● **Directions for this task**:
Repeat, exactly and alone, every line from the line that contains "cells are negative" to the end of the entries.

Stored data entries:
--- START ---
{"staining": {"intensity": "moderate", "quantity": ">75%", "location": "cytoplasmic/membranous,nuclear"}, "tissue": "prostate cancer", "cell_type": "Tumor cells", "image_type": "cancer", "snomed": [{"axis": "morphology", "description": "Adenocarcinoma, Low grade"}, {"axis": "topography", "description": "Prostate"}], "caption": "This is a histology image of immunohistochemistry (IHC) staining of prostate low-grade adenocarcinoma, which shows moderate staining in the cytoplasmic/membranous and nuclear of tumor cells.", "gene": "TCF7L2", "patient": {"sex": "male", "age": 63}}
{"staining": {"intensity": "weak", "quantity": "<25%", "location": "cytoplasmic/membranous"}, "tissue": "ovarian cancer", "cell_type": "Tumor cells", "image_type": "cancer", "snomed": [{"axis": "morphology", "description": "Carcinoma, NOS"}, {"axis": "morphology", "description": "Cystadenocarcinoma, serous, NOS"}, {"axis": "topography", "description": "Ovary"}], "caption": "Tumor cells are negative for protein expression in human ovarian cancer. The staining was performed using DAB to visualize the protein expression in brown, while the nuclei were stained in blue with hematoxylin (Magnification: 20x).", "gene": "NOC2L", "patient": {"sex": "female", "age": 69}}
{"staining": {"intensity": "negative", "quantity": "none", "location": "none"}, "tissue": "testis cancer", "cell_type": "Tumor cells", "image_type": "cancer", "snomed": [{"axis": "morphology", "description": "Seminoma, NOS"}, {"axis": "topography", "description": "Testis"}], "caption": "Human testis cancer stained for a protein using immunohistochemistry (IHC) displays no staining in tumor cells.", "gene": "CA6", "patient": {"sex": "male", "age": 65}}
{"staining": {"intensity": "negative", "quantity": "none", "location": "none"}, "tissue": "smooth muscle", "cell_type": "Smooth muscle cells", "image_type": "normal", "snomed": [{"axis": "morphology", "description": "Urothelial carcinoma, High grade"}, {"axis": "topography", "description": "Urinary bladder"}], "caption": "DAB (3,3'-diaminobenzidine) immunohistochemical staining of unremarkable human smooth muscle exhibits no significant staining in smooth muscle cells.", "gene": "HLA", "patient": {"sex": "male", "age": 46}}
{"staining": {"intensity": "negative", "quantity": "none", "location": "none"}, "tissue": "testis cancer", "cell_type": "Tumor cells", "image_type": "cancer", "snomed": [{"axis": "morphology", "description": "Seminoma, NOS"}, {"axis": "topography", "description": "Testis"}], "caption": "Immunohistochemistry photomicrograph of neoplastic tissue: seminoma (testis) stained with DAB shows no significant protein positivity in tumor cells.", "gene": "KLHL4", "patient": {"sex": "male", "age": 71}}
--- END ---
● **Result for this exercise**:
{"staining": {"intensity": "weak", "quantity": "<25%", "location": "cytoplasmic/membranous"}, "tissue": "ovarian cancer", "cell_type": "Tumor cells", "image_type": "cancer", "snomed": [{"axis": "morphology", "description": "Carcinoma, NOS"}, {"axis": "morphology", "description": "Cystadenocarcinoma, serous, NOS"}, {"axis": "topography", "description": "Ovary"}], "caption": "Tumor cells are negative for protein expression in human ovarian cancer. The staining was performed using DAB to visualize the protein expression in brown, while the nuclei were stained in blue with hematoxylin (Magnification: 20x).", "gene": "NOC2L", "patient": {"sex": "female", "age": 69}}
{"staining": {"intensity": "negative", "quantity": "none", "location": "none"}, "tissue": "testis cancer", "cell_type": "Tumor cells", "image_type": "cancer", "snomed": [{"axis": "morphology", "description": "Seminoma, NOS"}, {"axis": "topography", "description": "Testis"}], "caption": "Human testis cancer stained for a protein using immunohistochemistry (IHC) displays no staining in tumor cells.", "gene": "CA6", "patient": {"sex": "male", "age": 65}}
{"staining": {"intensity": "negative", "quantity": "none", "location": "none"}, "tissue": "smooth muscle", "cell_type": "Smooth muscle cells", "image_type": "normal", "snomed": [{"axis": "morphology", "description": "Urothelial carcinoma, High grade"}, {"axis": "topography", "description": "Urinary bladder"}], "caption": "DAB (3,3'-diaminobenzidine) immunohistochemical staining of unremarkable human smooth muscle exhibits no significant staining in smooth muscle cells.", "gene": "HLA", "patient": {"sex": "male", "age": 46}}
{"staining": {"intensity": "negative", "quantity": "none", "location": "none"}, "tissue": "testis cancer", "cell_type": "Tumor cells", "image_type": "cancer", "snomed": [{"axis": "morphology", "description": "Seminoma, NOS"}, {"axis": "topography", "description": "Testis"}], "caption": "Immunohistochemistry photomicrograph of neoplastic tissue: seminoma (testis) stained with DAB shows no significant protein positivity in tumor cells.", "gene": "KLHL4", "patient": {"sex": "male", "age": 71}}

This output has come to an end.